Photo-induced electronic excitations drive polymerization of carbon monoxide: A first-principles study

TL;DR

This study uses first-principles simulations to show that laser-induced electronic excitations can promote polymerization of CO at lower pressures, offering a new photo-assisted synthesis route for energetic materials.

Contribution

It demonstrates how electronic excitation enhances C-C bonding in CO, enabling polymerization at reduced pressures through a first-principles computational approach.

Findings

Electronic excitation facilitates CO polymerization at lower pressures.

Laser irradiation can induce polymerization without high pressure.

The resulting polymeric phase is metastable and energy-releasing.

Abstract

Under pressure, carbon monoxide (CO) transforms into a polymer that can be recovered to ambient conditions.
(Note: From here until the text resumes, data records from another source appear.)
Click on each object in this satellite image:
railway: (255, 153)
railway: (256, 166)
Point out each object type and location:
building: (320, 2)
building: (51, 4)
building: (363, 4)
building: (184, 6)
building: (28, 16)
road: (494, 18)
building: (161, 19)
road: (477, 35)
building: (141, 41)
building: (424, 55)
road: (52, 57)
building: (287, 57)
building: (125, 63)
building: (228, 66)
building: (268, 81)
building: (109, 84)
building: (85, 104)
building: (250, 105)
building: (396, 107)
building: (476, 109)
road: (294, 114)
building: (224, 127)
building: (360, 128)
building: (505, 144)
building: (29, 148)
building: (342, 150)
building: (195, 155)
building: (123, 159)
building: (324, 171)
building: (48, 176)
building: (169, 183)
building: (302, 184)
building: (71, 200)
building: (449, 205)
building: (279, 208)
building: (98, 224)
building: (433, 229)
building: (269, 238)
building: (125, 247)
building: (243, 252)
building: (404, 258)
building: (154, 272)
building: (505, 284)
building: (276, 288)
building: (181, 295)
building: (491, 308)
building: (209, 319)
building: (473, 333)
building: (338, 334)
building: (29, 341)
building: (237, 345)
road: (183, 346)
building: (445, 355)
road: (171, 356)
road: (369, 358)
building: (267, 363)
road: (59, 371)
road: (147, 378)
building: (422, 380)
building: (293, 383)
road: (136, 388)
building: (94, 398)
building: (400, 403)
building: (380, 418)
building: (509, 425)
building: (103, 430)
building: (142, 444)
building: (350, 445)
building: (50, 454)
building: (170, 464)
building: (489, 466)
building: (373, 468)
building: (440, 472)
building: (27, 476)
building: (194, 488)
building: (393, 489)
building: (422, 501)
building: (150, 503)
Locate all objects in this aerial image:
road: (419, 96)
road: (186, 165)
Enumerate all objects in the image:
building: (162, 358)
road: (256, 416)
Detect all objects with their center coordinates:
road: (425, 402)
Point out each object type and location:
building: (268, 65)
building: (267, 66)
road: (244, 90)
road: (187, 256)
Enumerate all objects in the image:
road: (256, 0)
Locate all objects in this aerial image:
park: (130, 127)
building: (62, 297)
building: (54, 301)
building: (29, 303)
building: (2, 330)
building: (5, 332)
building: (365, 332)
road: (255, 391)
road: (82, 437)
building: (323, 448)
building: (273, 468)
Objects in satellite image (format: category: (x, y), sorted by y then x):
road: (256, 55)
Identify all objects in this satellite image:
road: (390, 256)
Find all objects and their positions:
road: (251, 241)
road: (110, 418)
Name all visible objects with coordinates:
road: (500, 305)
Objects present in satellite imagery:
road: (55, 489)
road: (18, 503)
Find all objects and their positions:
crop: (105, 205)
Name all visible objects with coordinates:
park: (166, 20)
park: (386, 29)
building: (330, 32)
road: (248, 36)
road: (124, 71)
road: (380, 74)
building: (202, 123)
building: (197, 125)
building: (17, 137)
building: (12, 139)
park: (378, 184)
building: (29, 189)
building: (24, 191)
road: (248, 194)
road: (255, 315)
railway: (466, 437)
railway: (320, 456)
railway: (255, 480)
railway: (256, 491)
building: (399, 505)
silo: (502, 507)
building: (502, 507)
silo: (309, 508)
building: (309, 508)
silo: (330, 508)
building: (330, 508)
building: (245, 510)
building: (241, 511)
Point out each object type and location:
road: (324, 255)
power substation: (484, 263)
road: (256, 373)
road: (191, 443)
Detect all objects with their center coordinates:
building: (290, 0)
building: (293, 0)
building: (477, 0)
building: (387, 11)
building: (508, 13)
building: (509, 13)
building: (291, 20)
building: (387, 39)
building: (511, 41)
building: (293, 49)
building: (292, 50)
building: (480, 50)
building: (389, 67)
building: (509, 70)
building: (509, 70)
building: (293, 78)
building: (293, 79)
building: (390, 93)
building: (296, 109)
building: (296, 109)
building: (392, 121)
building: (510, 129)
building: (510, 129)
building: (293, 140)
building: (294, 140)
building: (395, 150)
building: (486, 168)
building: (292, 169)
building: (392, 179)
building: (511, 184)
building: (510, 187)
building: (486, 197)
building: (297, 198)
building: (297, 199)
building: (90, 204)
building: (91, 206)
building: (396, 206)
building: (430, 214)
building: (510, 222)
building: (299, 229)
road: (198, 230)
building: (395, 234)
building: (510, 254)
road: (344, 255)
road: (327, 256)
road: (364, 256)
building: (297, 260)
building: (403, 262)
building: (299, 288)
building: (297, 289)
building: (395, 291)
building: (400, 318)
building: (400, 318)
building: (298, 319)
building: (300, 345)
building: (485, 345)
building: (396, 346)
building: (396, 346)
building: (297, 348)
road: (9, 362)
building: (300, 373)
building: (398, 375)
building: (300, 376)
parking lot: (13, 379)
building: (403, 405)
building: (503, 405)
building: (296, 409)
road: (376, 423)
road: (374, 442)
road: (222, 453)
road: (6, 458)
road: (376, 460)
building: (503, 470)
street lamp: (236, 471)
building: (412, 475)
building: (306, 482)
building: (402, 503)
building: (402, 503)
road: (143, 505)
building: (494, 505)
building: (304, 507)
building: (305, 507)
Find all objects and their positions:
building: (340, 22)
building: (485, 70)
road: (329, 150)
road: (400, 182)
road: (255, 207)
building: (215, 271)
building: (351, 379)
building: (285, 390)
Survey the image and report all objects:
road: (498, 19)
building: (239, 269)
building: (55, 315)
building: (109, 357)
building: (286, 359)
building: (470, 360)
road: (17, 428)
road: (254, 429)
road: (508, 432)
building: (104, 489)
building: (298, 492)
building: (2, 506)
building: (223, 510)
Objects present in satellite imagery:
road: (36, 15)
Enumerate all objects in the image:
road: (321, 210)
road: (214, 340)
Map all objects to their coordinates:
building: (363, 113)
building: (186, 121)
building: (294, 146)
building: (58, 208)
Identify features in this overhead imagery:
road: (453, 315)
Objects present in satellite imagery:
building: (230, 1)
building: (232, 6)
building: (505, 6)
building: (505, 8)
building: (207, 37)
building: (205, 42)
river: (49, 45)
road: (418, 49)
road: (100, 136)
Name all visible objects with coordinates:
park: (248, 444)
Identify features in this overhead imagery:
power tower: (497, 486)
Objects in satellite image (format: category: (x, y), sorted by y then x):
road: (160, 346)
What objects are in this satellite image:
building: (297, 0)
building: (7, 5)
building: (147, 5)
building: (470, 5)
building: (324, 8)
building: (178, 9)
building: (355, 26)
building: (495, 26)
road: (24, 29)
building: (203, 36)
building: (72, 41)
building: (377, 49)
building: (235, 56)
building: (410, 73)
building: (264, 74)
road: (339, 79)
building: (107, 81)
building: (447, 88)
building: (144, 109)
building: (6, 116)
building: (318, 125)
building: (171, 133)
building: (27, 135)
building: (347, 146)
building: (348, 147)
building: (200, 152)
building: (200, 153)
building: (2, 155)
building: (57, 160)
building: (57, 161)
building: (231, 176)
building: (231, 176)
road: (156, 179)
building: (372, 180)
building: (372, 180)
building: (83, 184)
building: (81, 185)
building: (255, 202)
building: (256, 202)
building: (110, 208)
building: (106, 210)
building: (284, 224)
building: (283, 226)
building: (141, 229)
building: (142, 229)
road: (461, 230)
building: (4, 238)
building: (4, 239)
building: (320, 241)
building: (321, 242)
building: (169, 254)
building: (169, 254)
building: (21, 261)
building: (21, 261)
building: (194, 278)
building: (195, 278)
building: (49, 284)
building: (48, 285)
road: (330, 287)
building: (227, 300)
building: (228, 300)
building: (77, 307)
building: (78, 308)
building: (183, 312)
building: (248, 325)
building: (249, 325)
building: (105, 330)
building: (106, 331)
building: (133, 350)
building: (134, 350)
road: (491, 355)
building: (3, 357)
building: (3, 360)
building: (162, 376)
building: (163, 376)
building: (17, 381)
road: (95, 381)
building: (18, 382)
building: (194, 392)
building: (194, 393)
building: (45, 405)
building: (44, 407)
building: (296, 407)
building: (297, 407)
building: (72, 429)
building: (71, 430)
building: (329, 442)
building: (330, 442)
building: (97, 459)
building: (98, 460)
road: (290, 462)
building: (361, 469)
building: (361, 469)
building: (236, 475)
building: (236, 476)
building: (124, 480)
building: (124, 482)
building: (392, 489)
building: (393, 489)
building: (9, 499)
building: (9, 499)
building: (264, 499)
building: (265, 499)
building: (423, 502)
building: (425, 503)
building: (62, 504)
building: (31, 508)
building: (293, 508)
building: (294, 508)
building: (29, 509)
While this transformation can occur without additional stimuli, experimental observations have shown that laser irradiation can induce a similar transformation at reduced pressure. The resulting polymeric phase, which is metastable under ambient conditions, releases energy through decomposition into more stable configurations. Using time-dependent density functional theory and Born-Oppenheimer molecular dynamics simulations, we investigate the mechanism by which electronic excitation facilitates CO polymerization. Our calculations reveal that electronic excitation enhances carbon-carbon bonding, enabling polymerization at pressures significantly lower than those required by conventional compression methods. These findings suggest that a photo-assisted approach could be employed to synthesize novel, potentially energetic materials under less demanding pressure conditions.